At Shahid Gangalal National Heart Centre, executive director Bhagawan Koirala (pic top, at the operating table) has provided quality care for the past two years, and recently, the government hospital began charging subsidised rates. "We've made cardiac care accessible, so Nepalis don't have to go to India or Thailand for treatment anymore," says Koirala. The hospital in Bansbari already sees 25,000 cardiac patients come through every year, and many of them get subsidised care. But Koirala is open to referring patients to facilities abroad if they are high-risk cases, or if the family prefers.
Lab facilities are generally not Nepali medical care's strongest suit, although places like Manipal Teaching Hospital in Pokhara guarantee a reliable diagnosis.

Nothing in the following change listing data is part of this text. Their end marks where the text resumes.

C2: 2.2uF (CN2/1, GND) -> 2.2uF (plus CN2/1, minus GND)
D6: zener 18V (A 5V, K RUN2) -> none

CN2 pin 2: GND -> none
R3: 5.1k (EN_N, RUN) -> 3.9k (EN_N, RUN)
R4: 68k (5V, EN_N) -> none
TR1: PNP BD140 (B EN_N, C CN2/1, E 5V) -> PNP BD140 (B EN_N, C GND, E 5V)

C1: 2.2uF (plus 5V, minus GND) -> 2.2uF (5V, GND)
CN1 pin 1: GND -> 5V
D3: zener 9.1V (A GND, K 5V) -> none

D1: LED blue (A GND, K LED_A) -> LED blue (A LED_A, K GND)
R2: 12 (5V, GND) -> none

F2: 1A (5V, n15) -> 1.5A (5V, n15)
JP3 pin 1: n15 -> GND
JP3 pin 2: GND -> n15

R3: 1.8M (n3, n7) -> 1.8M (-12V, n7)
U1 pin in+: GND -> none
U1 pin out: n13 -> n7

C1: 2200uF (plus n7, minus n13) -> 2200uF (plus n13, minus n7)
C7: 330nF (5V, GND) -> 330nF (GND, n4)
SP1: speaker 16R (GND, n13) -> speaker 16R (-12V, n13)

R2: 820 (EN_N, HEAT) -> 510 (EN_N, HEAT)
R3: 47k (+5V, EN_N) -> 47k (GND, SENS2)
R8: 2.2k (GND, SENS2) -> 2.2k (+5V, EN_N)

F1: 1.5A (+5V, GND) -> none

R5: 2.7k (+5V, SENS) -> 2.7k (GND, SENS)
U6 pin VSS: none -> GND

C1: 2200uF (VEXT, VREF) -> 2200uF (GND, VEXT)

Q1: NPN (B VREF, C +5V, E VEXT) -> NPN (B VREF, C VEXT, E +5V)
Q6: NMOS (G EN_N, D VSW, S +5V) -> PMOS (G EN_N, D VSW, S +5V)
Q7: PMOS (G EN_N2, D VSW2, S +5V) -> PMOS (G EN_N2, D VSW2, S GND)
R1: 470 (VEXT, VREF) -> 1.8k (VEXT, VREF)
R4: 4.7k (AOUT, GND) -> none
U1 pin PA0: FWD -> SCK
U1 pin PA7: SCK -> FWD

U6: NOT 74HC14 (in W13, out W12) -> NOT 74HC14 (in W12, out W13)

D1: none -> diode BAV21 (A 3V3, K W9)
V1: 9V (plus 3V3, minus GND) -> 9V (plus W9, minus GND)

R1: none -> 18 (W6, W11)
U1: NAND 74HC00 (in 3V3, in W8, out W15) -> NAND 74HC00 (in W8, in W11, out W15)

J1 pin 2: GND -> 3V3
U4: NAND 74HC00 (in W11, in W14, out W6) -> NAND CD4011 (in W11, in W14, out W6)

Since the private educational facility opened in 1994, Suresh Ramachandran, medical superintendent at Manipal, estimates the number of patients going to India has decreased by 20 percent, especially with concessions for poor patients. Up to 40 percent, depending on the case, are given free beds and fulltime residential doctors regularly waive fees. Ramachandran told us, "As a teaching hospital, Manipal's already very competent staff will only improve as post graduate students stay to develop more departments and our South Indian nurses are replaced with Nepali nurses trained here."
Manipal has modern laboratories with a total analyser. It can run 100-150 tests automatically from a small sample of blood. The lab also produces accurate investigations of thyroid hormone levels, goitres, HIV through the Western Blot test, cervical cancer using Pap Smears, skin biopsies to detect leprosy, all of which meet international standards.
The lack of proper facilities is the only justifiable reason for referrals according to Bharat Rawat, Executive Director at Norvic in Kathmandu. But he admits it is an uphill battle to convince patients they can trust local treatment. He refers less than five percent of his cases, and only those that entail risky procedures. Other than updating facilities and skills, Rawat believes Nepal's medical profession could do with a communication skills makeover: "Talk to patients, give them respect, let them call you on your phone and don't hide the truth from them." He has noted a turn in the tide of Nepali heart patients going abroad and estimates it's down to 25 percent from 80 percent three years ago. "I try and convince Nepalis that we can provide services that are as good, if not better, than some hospitals abroad. The next step is to convince insurance companies that travellers and expats living in Nepal can get quality care at cheaper rates, avoiding the risk of transportation," says Rawat. "Someday, I'd even like
to see foreigners considering Nepal as a medical destination."
That may take some time, but oncologist Sudip Shrestha at the Bhaktapur Cancer Care Centre says, "We must improve the diagnostic capabilities of facilities in Nepal, which is the major reason for referrals abroad."